Friday, August 24, 2007

The One Who

1. Got away.

2. You never got over.

3. You love unrequitedly.

4. Define, for you, the word "love."

5. You love till the end.


It seems to me that these are the types of love that appear in movies. These taxonomies play out in different ways; for instance there are many reasons for the ones getting away. Sometimes the love was at the wrong time, and sometimes the love itself was wrong (this is the common result of adulterous love stories). I would say that #2 and #3 get the most play, because #1 leads to #2, and #3 is the proximate cause of #2. Everything revolves around #2 actually. #4 and #5 may appear to be the happy ending types of movie love, but they are not necessarily so. If you thought so--ah, how idealistic and naive you are, to think that the person who defines love for you is the person you love till the end. Not even the love of your life may be the person you love till the end of your life. And if they are #4 and #5, you'll never get over them. Back to #2.

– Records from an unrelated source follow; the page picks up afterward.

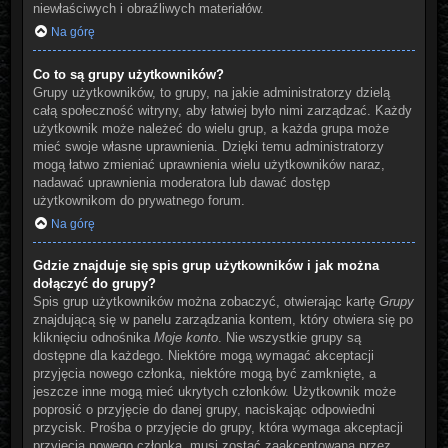
niewłaściwych i obraźliwych materiałów.
Na górę
Co to są grupy użytkowników?
Grupy użytkowników, to grupy, na jakie administratorzy dzielą
całą społeczność witryny, aby łatwiej było nimi zarządzać. Każdy
użytkownik może należeć do wielu grup, a każda grupa może
mieć swoje własne uprawnienia. Dzięki temu administratorzy
mogą łatwo zmieniać uprawnienia wielu użytkowników naraz,
nadawać uprawnienia moderatora lub dawać dostęp
użytkownikom do prywatnego forum.
Na górę
Gdzie znajduje się spis grup użytkowników i jak można
dołączyć do grupy?
Spis grup użytkowników można zobaczyć, otwierając kartę
Grupy
znajdującą się w panelu zarządzania kontem, który otwiera się po
kliknięciu odnośnika
Moje konto
. Nie wszystkie grupy są
dostępne dla każdego. Niektóre mogą wymagać akceptacji
przyjęcia nowego członka, niektóre mogą być zamknięte, a
jeszcze inne mogą mieć ukrytych członków. Użytkownik może
poprosić o przyjęcie do danej grupy, naciskając odpowiedni
przycisk. Prośba o przyjęcie do grupy, która wymaga akceptacji
przyjęcia nowego członka, musi zostać zaakceptowana przez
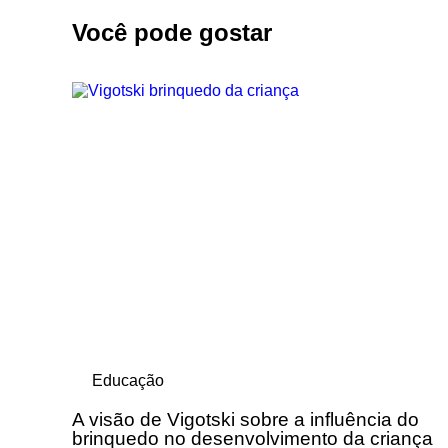
Você pode gostar
Educação
A visão de Vigotski sobre a influência do
brinquedo no desenvolvimento da criança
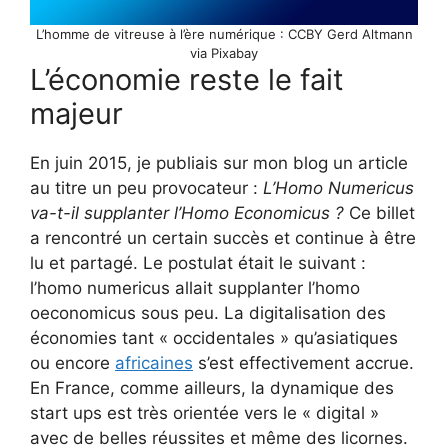
L’homme de vitreuse à l’ère numérique : CCBY Gerd Altmann
via Pixabay
L’économie reste le fait
majeur
En juin 2015, je publiais sur mon blog un article
au titre un peu provocateur :
L’Homo Numericus
va-t-il supplanter l’Homo Economicus ?
Ce billet
a rencontré un certain succès et continue à être
lu et partagé. Le postulat était le suivant :
l’homo numericus allait supplanter l’homo
oeconomicus sous peu. La digitalisation des
économies tant « occidentales » qu’asiatiques
ou encore
africaines
s’est effectivement accrue.
En France, comme ailleurs, la dynamique des
start ups est très orientée vers le « digital »
avec de belles réussites et même des licornes.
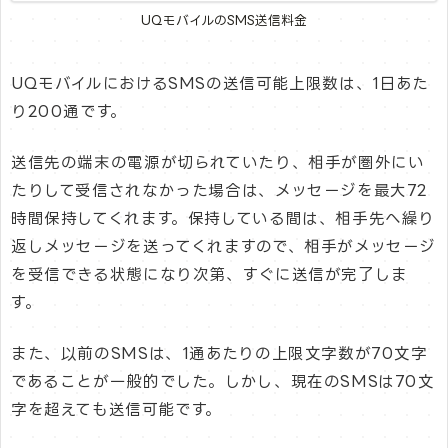
UQモバイルのSMS送信料金
UQモバイルにおけるSMSの送信可能上限数は、1日あた
り200通です。
送信先の端末の電源が切られていたり、相手が圏外にい
たりして受信されなかった場合は、メッセージを最大72
時間保持してくれます。保持している間は、相手先へ繰り
返しメッセージを送ってくれますので、相手がメッセージ
を受信できる状態になり次第、すぐに送信が完了しま
す。
また、以前のSMSは、1通あたりの上限文字数が70文字
であることが一般的でした。しかし、現在のSMSは70文
字を超えても送信可能です。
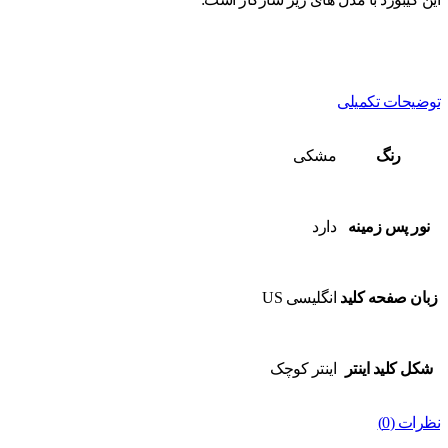
توضیحات تکمیلی
رنگ
مشکی
نور پس زمینه
دارد
زبان صفحه کلید
انگلیسی US
شکل کلید اینتر
اینتر کوچک
نظرات (0)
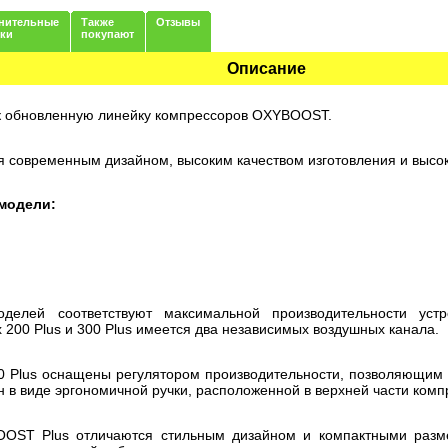
нительные
Также
Отзывы
нки
покупают
Описание
к обновленную линейку компрессоров OXYBOOST.
современным дизайном, высоким качеством изготовления и высок
 модели:
елей соответствуют максимальной производительности уст
 200 Plus и 300 Plus имеется два независимых воздушных канала.
0 Plus оснащены регулятором производительности, позволяющим
н в виде эргономичной ручки, расположенной в верхней части комп
OST Plus отличаются стильным дизайном и компактными разме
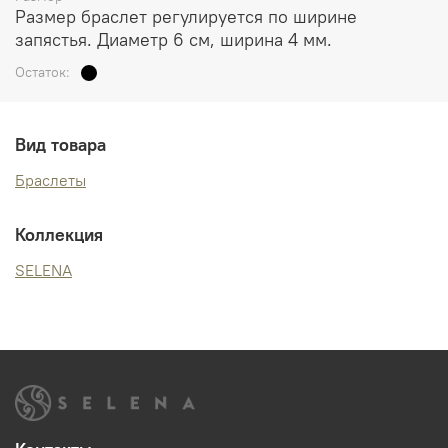
Размер браслет регулируется по ширине
запястья. Диаметр 6 см, ширина 4 мм.
Остаток:
Вид товара
Браслеты
Коллекция
SELENA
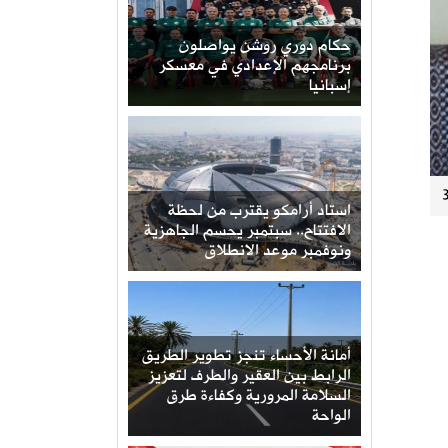
حكام دوري روشن يواصلون
برنامجهم الإعدادي في معسكر
إسبانيا
استاد أرامكو يقترب من لحظة
الافتتاح.. سبتمبر يحسم الجاهزية
ونوفمبر موعد الانطلاق
أمانة الأحساء تنجز تطوير الطريق
الرابط بين العقير والطرف لتعزيز
السلامة المرورية وكفاءة طرق
الواحة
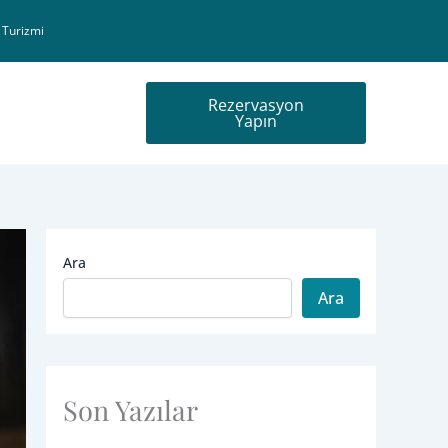
 Turizmi
Rezervasyon
Yapın
Ara
Ara
Son Yazılar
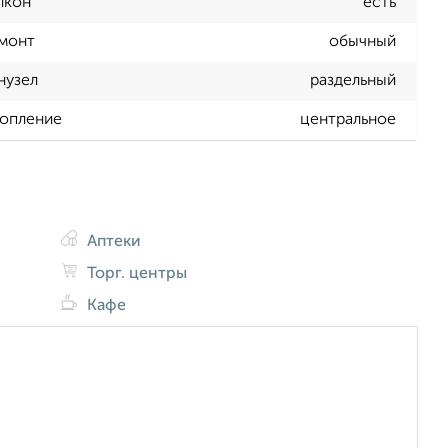
лкон
есть
монт
обычный
нузел
раздельный
опление
центральное
Аптеки
Торг. центры
Кафе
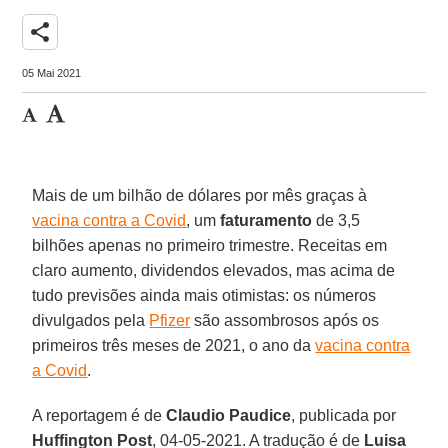
share
05 Mai 2021
Mais de um bilhão de dólares por mês graças à
vacina contra a Covid
, um
faturamento
de 3,5
bilhões apenas no primeiro trimestre. Receitas em
claro aumento, dividendos elevados, mas acima de
tudo previsões ainda mais otimistas: os números
divulgados pela
Pfizer
são assombrosos após os
primeiros três meses de 2021, o ano da
vacina contra
a Covid
.
A reportagem é de
Claudio Paudice
, publicada por
Huffington Post
, 04-05-2021. A tradução é de
Luisa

I recently saw the movie "Once," and saw tonight the movie "Becoming Jane." I liked both. Both films had different combinations of the five types of The One Who. Both are honest without being harsh, and romantic without being maudlin.

"Once" was charming. Glen Hansard (The Guy) and Marketa Irglova (The Girl) are excellent. The look of desperate loneliness and longing on The Guy's face is heartbreaking, as is The Girl's look of resignation. I liked that it was a musical without being weird and break-out-into-song-and-spirit-fingers. It made sense; The Guy was a busker, The Girl his accidental co-songwriter. They sing to each other and sing to themselves, but only when it's natural to sing. And the songs were pretty and affecting.

"Becoming Jane"---oh, how I wish Anne Hathaway (Jane Austen)could hold onto her English accent consistently. But she has very expressive eyes and a face that's believably altered by emotion. And she has great chemistry (who wouldn't?) with my new crush, James McAvoy (Tom Lefoy). I've liked McAvoy since Bright Young Things and Inside I'm Dancing, but he really shines here (as he did in The Last King of Scotland). He's just magnetic and sexy!

The film was surprisingly moving in the end, and almost believable (even if it fudged with real history) because of its emotional honesty. And I'm just a big Austen fan. Not big enough to conduct my personal life by Austen. But I enjoyed this fictionalized, cinematized version of Jane Austen's life. I'm not convinced that Austen needed to have this love in order to write so well about love (seriously, she had to elope and make the ultimate sacrifice for love?), but I could believe, for two hours, that she did.